━━━ Supplied records ━━━
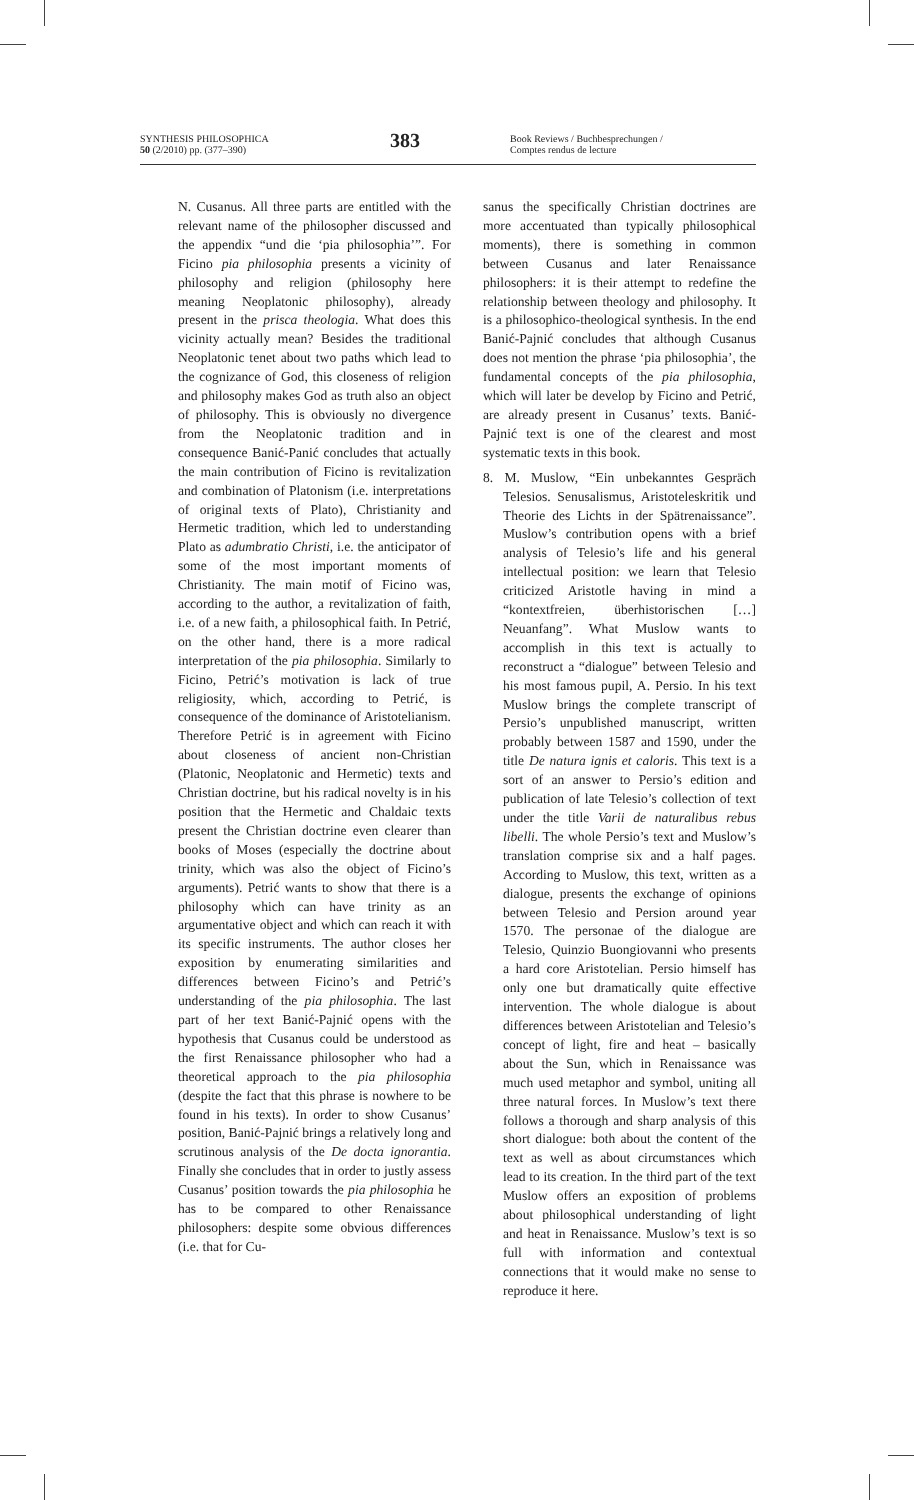SYNTHESIS PHILOSOPHICA
50 (2/2010) pp. (377–390)
383
Book Reviews / Buchbesprechungen /
Comptes rendus de lecture
N. Cusanus. All three parts are entitled with the relevant name of the philosopher discussed and the appendix “und die ‘pia philosophia’”. For Ficino pia philosophia presents a vicinity of philosophy and religion (philosophy here meaning Neoplatonic philosophy), already present in the prisca theologia. What does this vicinity actually mean? Besides the traditional Neoplatonic tenet about two paths which lead to the cognizance of God, this closeness of religion and philosophy makes God as truth also an object of philosophy. This is obviously no divergence from the Neoplatonic tradition and in consequence Banić-Panić concludes that actually the main contribution of Ficino is revitalization and combination of Platonism (i.e. interpretations of original texts of Plato), Christianity and Hermetic tradition, which led to understanding Plato as adumbratio Christi, i.e. the anticipator of some of the most important moments of Christianity. The main motif of Ficino was, according to the author, a revitalization of faith, i.e. of a new faith, a philosophical faith. In Petrić, on the other hand, there is a more radical interpretation of the pia philosophia. Similarly to Ficino, Petrić’s motivation is lack of true religiosity, which, according to Petrić, is consequence of the dominance of Aristotelianism. Therefore Petrić is in agreement with Ficino about closeness of ancient non-Christian (Platonic, Neoplatonic and Hermetic) texts and Christian doctrine, but his radical novelty is in his position that the Hermetic and Chaldaic texts present the Christian doctrine even clearer than books of Moses (especially the doctrine about trinity, which was also the object of Ficino’s arguments). Petrić wants to show that there is a philosophy which can have trinity as an argumentative object and which can reach it with its specific instruments. The author closes her exposition by enumerating similarities and differences between Ficino’s and Petrić’s understanding of the pia philosophia. The last part of her text Banić-Pajnić opens with the hypothesis that Cusanus could be understood as the first Renaissance philosopher who had a theoretical approach to the pia philosophia (despite the fact that this phrase is nowhere to be found in his texts). In order to show Cusanus’ position, Banić-Pajnić brings a relatively long and scrutinous analysis of the De docta ignorantia. Finally she concludes that in order to justly assess Cusanus’ position towards the pia philosophia he has to be compared to other Renaissance philosophers: despite some obvious differences (i.e. that for Cu-
sanus the specifically Christian doctrines are more accentuated than typically philosophical moments), there is something in common between Cusanus and later Renaissance philosophers: it is their attempt to redefine the relationship between theology and philosophy. It is a philosophico-theological synthesis. In the end Banić-Pajnić concludes that although Cusanus does not mention the phrase ‘pia philosophia’, the fundamental concepts of the pia philosophia, which will later be develop by Ficino and Petrić, are already present in Cusanus’ texts. Banić-Pajnić text is one of the clearest and most systematic texts in this book.
8. M. Muslow, “Ein unbekanntes Gespräch Telesios. Senusalismus, Aristoteleskritik und Theorie des Lichts in der Spätrenaissance”. Muslow’s contribution opens with a brief analysis of Telesio’s life and his general intellectual position: we learn that Telesio criticized Aristotle having in mind a “kontextfreien, überhistorischen […] Neuanfang”. What Muslow wants to accomplish in this text is actually to reconstruct a “dialogue” between Telesio and his most famous pupil, A. Persio. In his text Muslow brings the complete transcript of Persio’s unpublished manuscript, written probably between 1587 and 1590, under the title De natura ignis et caloris. This text is a sort of an answer to Persio’s edition and publication of late Telesio’s collection of text under the title Varii de naturalibus rebus libelli. The whole Persio’s text and Muslow’s translation comprise six and a half pages. According to Muslow, this text, written as a dialogue, presents the exchange of opinions between Telesio and Persion around year 1570. The personae of the dialogue are Telesio, Quinzio Buongiovanni who presents a hard core Aristotelian. Persio himself has only one but dramatically quite effective intervention. The whole dialogue is about differences between Aristotelian and Telesio’s concept of light, fire and heat – basically about the Sun, which in Renaissance was much used metaphor and symbol, uniting all three natural forces. In Muslow’s text there follows a thorough and sharp analysis of this short dialogue: both about the content of the text as well as about circumstances which lead to its creation. In the third part of the text Muslow offers an exposition of problems about philosophical understanding of light and heat in Renaissance. Muslow’s text is so full with information and contextual connections that it would make no sense to reproduce it here.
━━━
*Work task:*
The answer must be the entries above, printed exactly, with no pictures.

*Task answer:*
SYNTHESIS PHILOSOPHICA
50 (2/2010) pp. (377–390)
383
Book Reviews / Buchbesprechungen /
Comptes rendus de lecture
N. Cusanus. All three parts are entitled with the relevant name of the philosopher discussed and the appendix “und die ‘pia philosophia’”. For Ficino pia philosophia presents a vicinity of philosophy and religion (philosophy here meaning Neoplatonic philosophy), already present in the prisca theologia. What does this vicinity actually mean? Besides the traditional Neoplatonic tenet about two paths which lead to the cognizance of God, this closeness of religion and philosophy makes God as truth also an object of philosophy. This is obviously no divergence from the Neoplatonic tradition and in consequence Banić-Panić concludes that actually the main contribution of Ficino is revitalization and combination of Platonism (i.e. interpretations of original texts of Plato), Christianity and Hermetic tradition, which led to understanding Plato as adumbratio Christi, i.e. the anticipator of some of the most important moments of Christianity. The main motif of Ficino was, according to the author, a revitalization of faith, i.e. of a new faith, a philosophical faith. In Petrić, on the other hand, there is a more radical interpretation of the pia philosophia. Similarly to Ficino, Petrić’s motivation is lack of true religiosity, which, according to Petrić, is consequence of the dominance of Aristotelianism. Therefore Petrić is in agreement with Ficino about closeness of ancient non-Christian (Platonic, Neoplatonic and Hermetic) texts and Christian doctrine, but his radical novelty is in his position that the Hermetic and Chaldaic texts present the Christian doctrine even clearer than books of Moses (especially the doctrine about trinity, which was also the object of Ficino’s arguments). Petrić wants to show that there is a philosophy which can have trinity as an argumentative object and which can reach it with its specific instruments. The author closes her exposition by enumerating similarities and differences between Ficino’s and Petrić’s understanding of the pia philosophia. The last part of her text Banić-Pajnić opens with the hypothesis that Cusanus could be understood as the first Renaissance philosopher who had a theoretical approach to the pia philosophia (despite the fact that this phrase is nowhere to be found in his texts). In order to show Cusanus’ position, Banić-Pajnić brings a relatively long and scrutinous analysis of the De docta ignorantia. Finally she concludes that in order to justly assess Cusanus’ position towards the pia philosophia he has to be compared to other Renaissance philosophers: despite some obvious differences (i.e. that for Cu-
sanus the specifically Christian doctrines are more accentuated than typically philosophical moments), there is something in common between Cusanus and later Renaissance philosophers: it is their attempt to redefine the relationship between theology and philosophy. It is a philosophico-theological synthesis. In the end Banić-Pajnić concludes that although Cusanus does not mention the phrase ‘pia philosophia’, the fundamental concepts of the pia philosophia, which will later be develop by Ficino and Petrić, are already present in Cusanus’ texts. Banić-Pajnić text is one of the clearest and most systematic texts in this book.
8. M. Muslow, “Ein unbekanntes Gespräch Telesios. Senusalismus, Aristoteleskritik und Theorie des Lichts in der Spätrenaissance”. Muslow’s contribution opens with a brief analysis of Telesio’s life and his general intellectual position: we learn that Telesio criticized Aristotle having in mind a “kontextfreien, überhistorischen […] Neuanfang”. What Muslow wants to accomplish in this text is actually to reconstruct a “dialogue” between Telesio and his most famous pupil, A. Persio. In his text Muslow brings the complete transcript of Persio’s unpublished manuscript, written probably between 1587 and 1590, under the title De natura ignis et caloris. This text is a sort of an answer to Persio’s edition and publication of late Telesio’s collection of text under the title Varii de naturalibus rebus libelli. The whole Persio’s text and Muslow’s translation comprise six and a half pages. According to Muslow, this text, written as a dialogue, presents the exchange of opinions between Telesio and Persion around year 1570. The personae of the dialogue are Telesio, Quinzio Buongiovanni who presents a hard core Aristotelian. Persio himself has only one but dramatically quite effective intervention. The whole dialogue is about differences between Aristotelian and Telesio’s concept of light, fire and heat – basically about the Sun, which in Renaissance was much used metaphor and symbol, uniting all three natural forces. In Muslow’s text there follows a thorough and sharp analysis of this short dialogue: both about the content of the text as well as about circumstances which lead to its creation. In the third part of the text Muslow offers an exposition of problems about philosophical understanding of light and heat in Renaissance. Muslow’s text is so full with information and contextual connections that it would make no sense to reproduce it here.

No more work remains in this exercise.